> Exercise goal: With the pictures removed, please write out every line below exactly as given.

> Material for this task:
══════

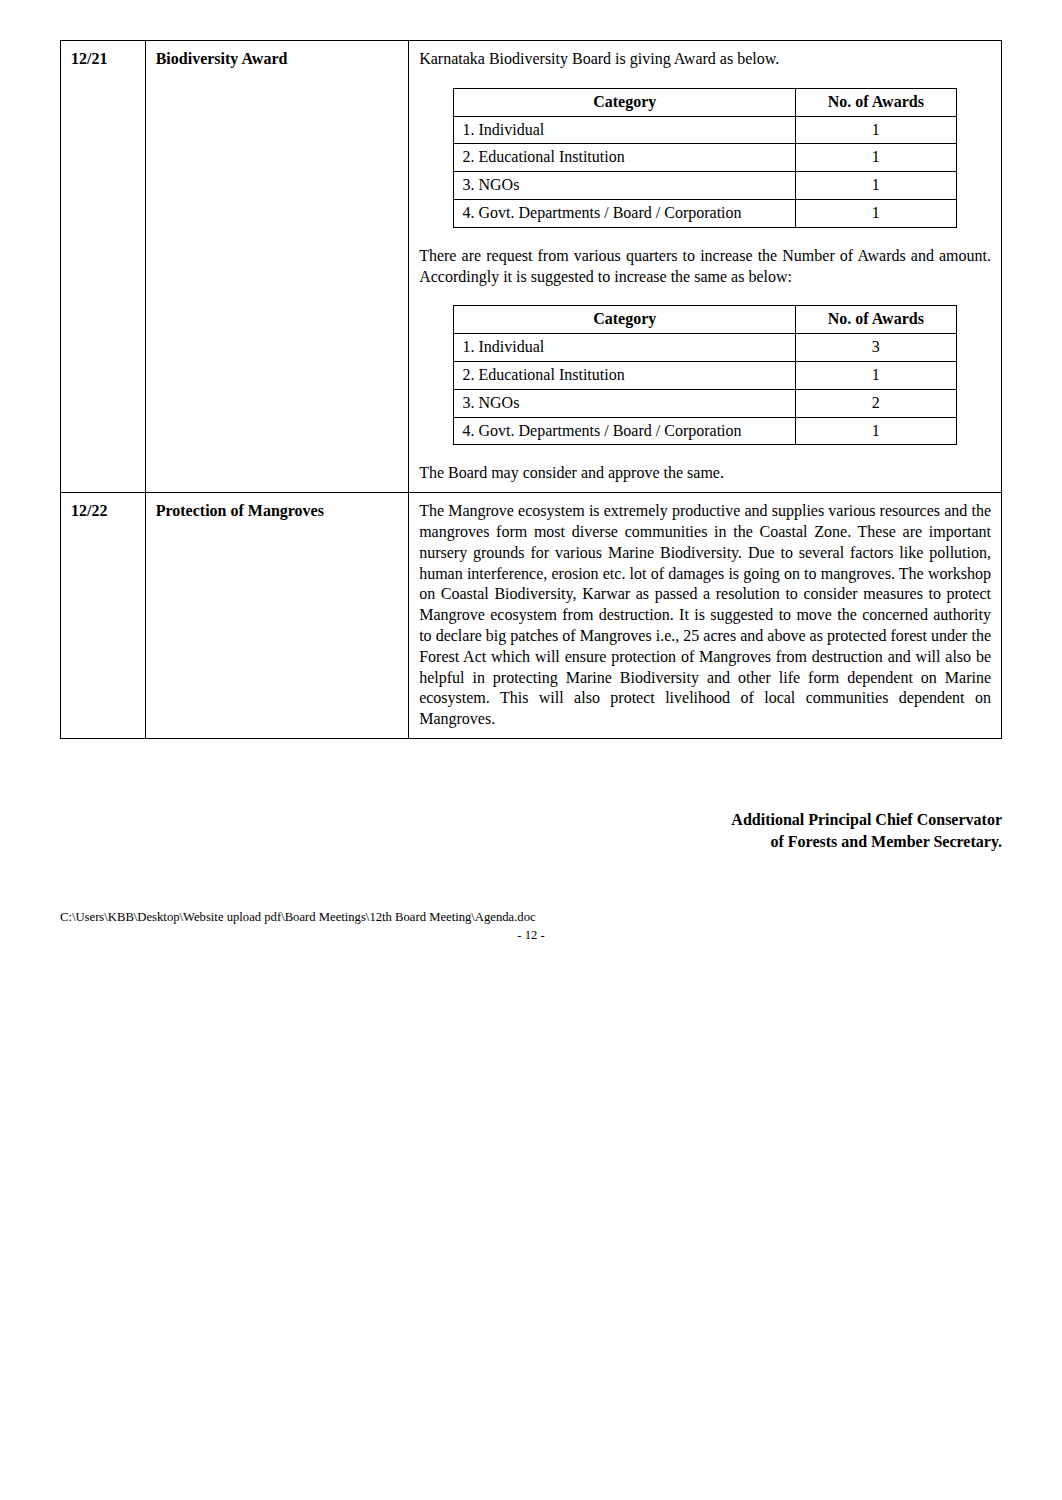| 12/21 | Biodiversity Award | Karnataka Biodiversity Board is giving Award as below. / Category / No. of Awards / / --- / --- / / 1. Individual / 1 / / 2. Educational Institution / 1 / / 3. NGOs / 1 / / 4. Govt. Departments / Board / Corporation / 1 / There are request from various quarters to increase the Number of Awards and amount. Accordingly it is suggested to increase the same as below: / Category / No. of Awards / / --- / --- / / 1. Individual / 3 / / 2. Educational Institution / 1 / / 3. NGOs / 2 / / 4. Govt. Departments / Board / Corporation / 1 / The Board may consider and approve the same. |
| 12/22 | Protection of Mangroves | The Mangrove ecosystem is extremely productive and supplies various resources and the mangroves form most diverse communities in the Coastal Zone. These are important nursery grounds for various Marine Biodiversity. Due to several factors like pollution, human interference, erosion etc. lot of damages is going on to mangroves. The workshop on Coastal Biodiversity, Karwar as passed a resolution to consider measures to protect Mangrove ecosystem from destruction. It is suggested to move the concerned authority to declare big patches of Mangroves i.e., 25 acres and above as protected forest under the Forest Act which will ensure protection of Mangroves from destruction and will also be helpful in protecting Marine Biodiversity and other life form dependent on Marine ecosystem. This will also protect livelihood of local communities dependent on Mangroves. |
Additional Principal Chief Conservator
of Forests and Member Secretary.
C:\Users\KBB\Desktop\Website upload pdf\Board Meetings\12th Board Meeting\Agenda.doc
- 12 -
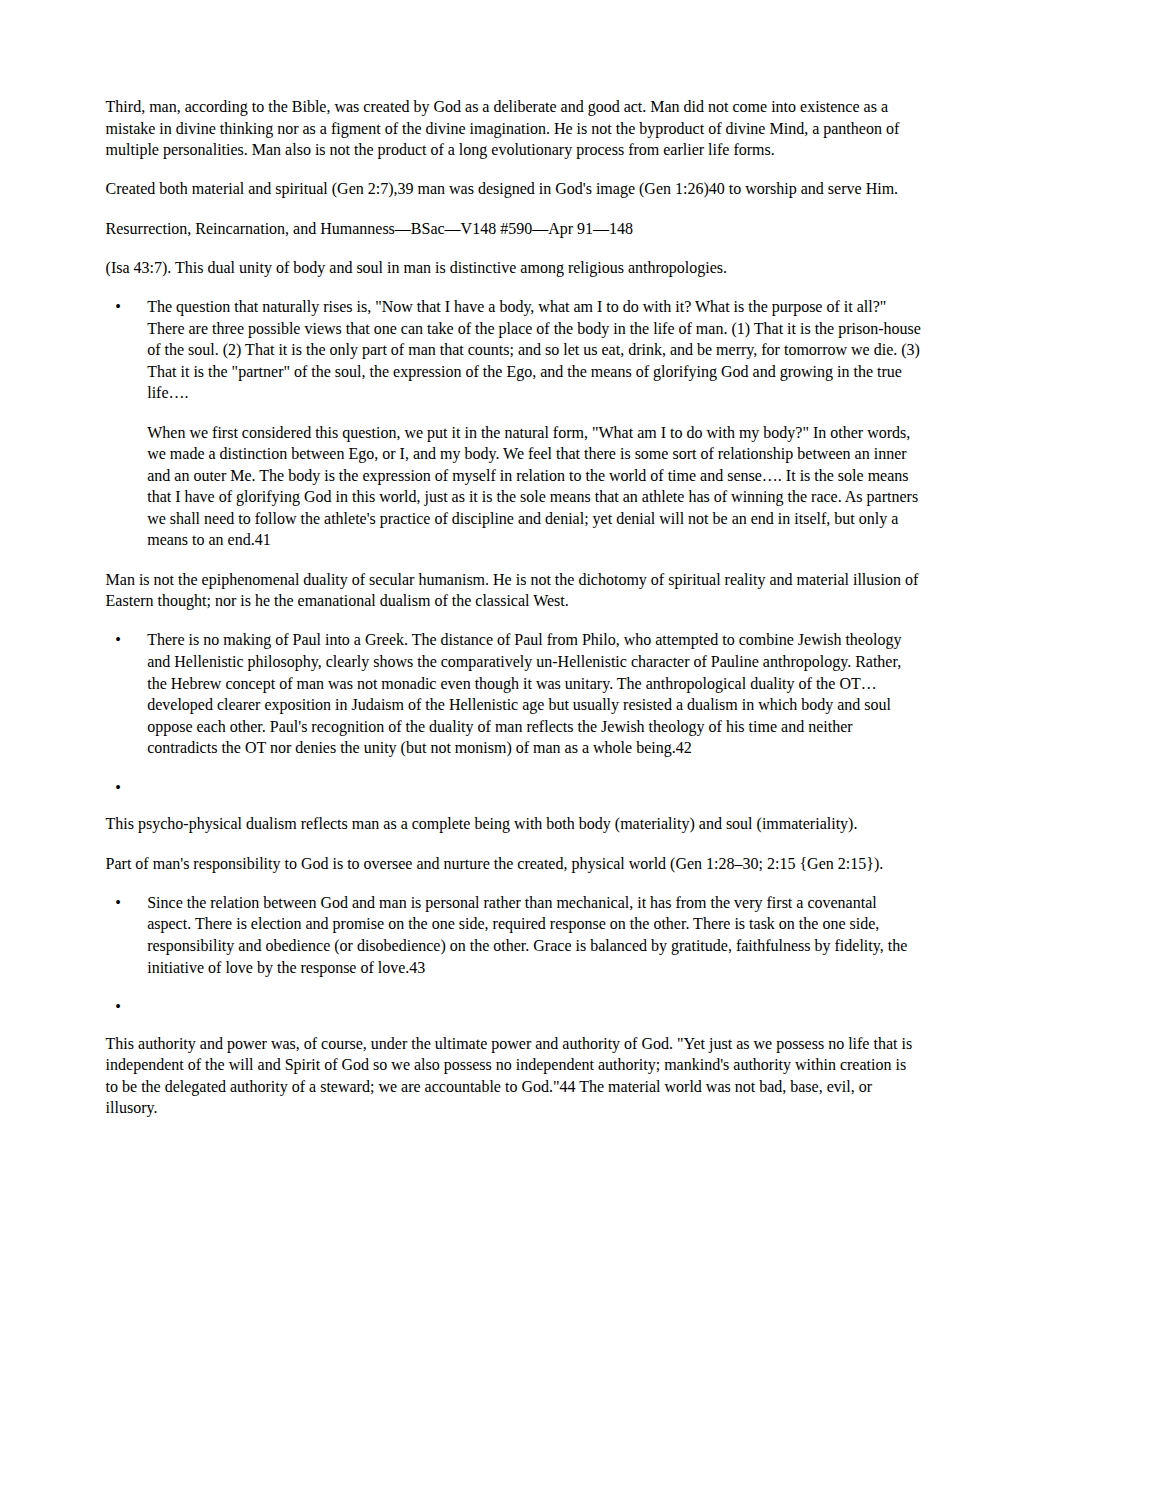Third, man, according to the Bible, was created by God as a deliberate and good act. Man did not come into existence as a mistake in divine thinking nor as a figment of the divine imagination. He is not the byproduct of divine Mind, a pantheon of multiple personalities. Man also is not the product of a long evolutionary process from earlier life forms.
Created both material and spiritual (Gen 2:7),39 man was designed in God's image (Gen 1:26)40 to worship and serve Him.
Resurrection, Reincarnation, and Humanness—BSac—V148 #590—Apr 91—148
(Isa 43:7). This dual unity of body and soul in man is distinctive among religious anthropologies.
The question that naturally rises is, "Now that I have a body, what am I to do with it? What is the purpose of it all?" There are three possible views that one can take of the place of the body in the life of man. (1) That it is the prison-house of the soul. (2) That it is the only part of man that counts; and so let us eat, drink, and be merry, for tomorrow we die. (3) That it is the "partner" of the soul, the expression of the Ego, and the means of glorifying God and growing in the true life….
When we first considered this question, we put it in the natural form, "What am I to do with my body?" In other words, we made a distinction between Ego, or I, and my body. We feel that there is some sort of relationship between an inner and an outer Me. The body is the expression of myself in relation to the world of time and sense…. It is the sole means that I have of glorifying God in this world, just as it is the sole means that an athlete has of winning the race. As partners we shall need to follow the athlete's practice of discipline and denial; yet denial will not be an end in itself, but only a means to an end.41
Man is not the epiphenomenal duality of secular humanism. He is not the dichotomy of spiritual reality and material illusion of Eastern thought; nor is he the emanational dualism of the classical West.
There is no making of Paul into a Greek. The distance of Paul from Philo, who attempted to combine Jewish theology and Hellenistic philosophy, clearly shows the comparatively un-Hellenistic character of Pauline anthropology. Rather, the Hebrew concept of man was not monadic even though it was unitary. The anthropological duality of the OT…developed clearer exposition in Judaism of the Hellenistic age but usually resisted a dualism in which body and soul oppose each other. Paul's recognition of the duality of man reflects the Jewish theology of his time and neither contradicts the OT nor denies the unity (but not monism) of man as a whole being.42
This psycho-physical dualism reflects man as a complete being with both body (materiality) and soul (immateriality).
Part of man's responsibility to God is to oversee and nurture the created, physical world (Gen 1:28–30; 2:15 {Gen 2:15}).
Since the relation between God and man is personal rather than mechanical, it has from the very first a covenantal aspect. There is election and promise on the one side, required response on the other. There is task on the one side, responsibility and obedience (or disobedience) on the other. Grace is balanced by gratitude, faithfulness by fidelity, the initiative of love by the response of love.43
This authority and power was, of course, under the ultimate power and authority of God. "Yet just as we possess no life that is independent of the will and Spirit of God so we also possess no independent authority; mankind's authority within creation is to be the delegated authority of a steward; we are accountable to God."44 The material world was not bad, base, evil, or illusory.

══════

> Response box:
| 12/21 | Biodiversity Award | Karnataka Biodiversity Board is giving Award as below. / Category / No. of Awards / / --- / --- / / 1. Individual / 1 / / 2. Educational Institution / 1 / / 3. NGOs / 1 / / 4. Govt. Departments / Board / Corporation / 1 / There are request from various quarters to increase the Number of Awards and amount. Accordingly it is suggested to increase the same as below: / Category / No. of Awards / / --- / --- / / 1. Individual / 3 / / 2. Educational Institution / 1 / / 3. NGOs / 2 / / 4. Govt. Departments / Board / Corporation / 1 / The Board may consider and approve the same. |
| 12/22 | Protection of Mangroves | The Mangrove ecosystem is extremely productive and supplies various resources and the mangroves form most diverse communities in the Coastal Zone. These are important nursery grounds for various Marine Biodiversity. Due to several factors like pollution, human interference, erosion etc. lot of damages is going on to mangroves. The workshop on Coastal Biodiversity, Karwar as passed a resolution to consider measures to protect Mangrove ecosystem from destruction. It is suggested to move the concerned authority to declare big patches of Mangroves i.e., 25 acres and above as protected forest under the Forest Act which will ensure protection of Mangroves from destruction and will also be helpful in protecting Marine Biodiversity and other life form dependent on Marine ecosystem. This will also protect livelihood of local communities dependent on Mangroves. |
Additional Principal Chief Conservator
of Forests and Member Secretary.
C:\Users\KBB\Desktop\Website upload pdf\Board Meetings\12th Board Meeting\Agenda.doc
- 12 -
Third, man, according to the Bible, was created by God as a deliberate and good act. Man did not come into existence as a mistake in divine thinking nor as a figment of the divine imagination. He is not the byproduct of divine Mind, a pantheon of multiple personalities. Man also is not the product of a long evolutionary process from earlier life forms.
Created both material and spiritual (Gen 2:7),39 man was designed in God's image (Gen 1:26)40 to worship and serve Him.
Resurrection, Reincarnation, and Humanness—BSac—V148 #590—Apr 91—148
(Isa 43:7). This dual unity of body and soul in man is distinctive among religious anthropologies.
The question that naturally rises is, "Now that I have a body, what am I to do with it? What is the purpose of it all?" There are three possible views that one can take of the place of the body in the life of man. (1) That it is the prison-house of the soul. (2) That it is the only part of man that counts; and so let us eat, drink, and be merry, for tomorrow we die. (3) That it is the "partner" of the soul, the expression of the Ego, and the means of glorifying God and growing in the true life….
When we first considered this question, we put it in the natural form, "What am I to do with my body?" In other words, we made a distinction between Ego, or I, and my body. We feel that there is some sort of relationship between an inner and an outer Me. The body is the expression of myself in relation to the world of time and sense…. It is the sole means that I have of glorifying God in this world, just as it is the sole means that an athlete has of winning the race. As partners we shall need to follow the athlete's practice of discipline and denial; yet denial will not be an end in itself, but only a means to an end.41
Man is not the epiphenomenal duality of secular humanism. He is not the dichotomy of spiritual reality and material illusion of Eastern thought; nor is he the emanational dualism of the classical West.
There is no making of Paul into a Greek. The distance of Paul from Philo, who attempted to combine Jewish theology and Hellenistic philosophy, clearly shows the comparatively un-Hellenistic character of Pauline anthropology. Rather, the Hebrew concept of man was not monadic even though it was unitary. The anthropological duality of the OT…developed clearer exposition in Judaism of the Hellenistic age but usually resisted a dualism in which body and soul oppose each other. Paul's recognition of the duality of man reflects the Jewish theology of his time and neither contradicts the OT nor denies the unity (but not monism) of man as a whole being.42
This psycho-physical dualism reflects man as a complete being with both body (materiality) and soul (immateriality).
Part of man's responsibility to God is to oversee and nurture the created, physical world (Gen 1:28–30; 2:15 {Gen 2:15}).
Since the relation between God and man is personal rather than mechanical, it has from the very first a covenantal aspect. There is election and promise on the one side, required response on the other. There is task on the one side, responsibility and obedience (or disobedience) on the other. Grace is balanced by gratitude, faithfulness by fidelity, the initiative of love by the response of love.43
This authority and power was, of course, under the ultimate power and authority of God. "Yet just as we possess no life that is independent of the will and Spirit of God so we also possess no independent authority; mankind's authority within creation is to be the delegated authority of a steward; we are accountable to God."44 The material world was not bad, base, evil, or illusory.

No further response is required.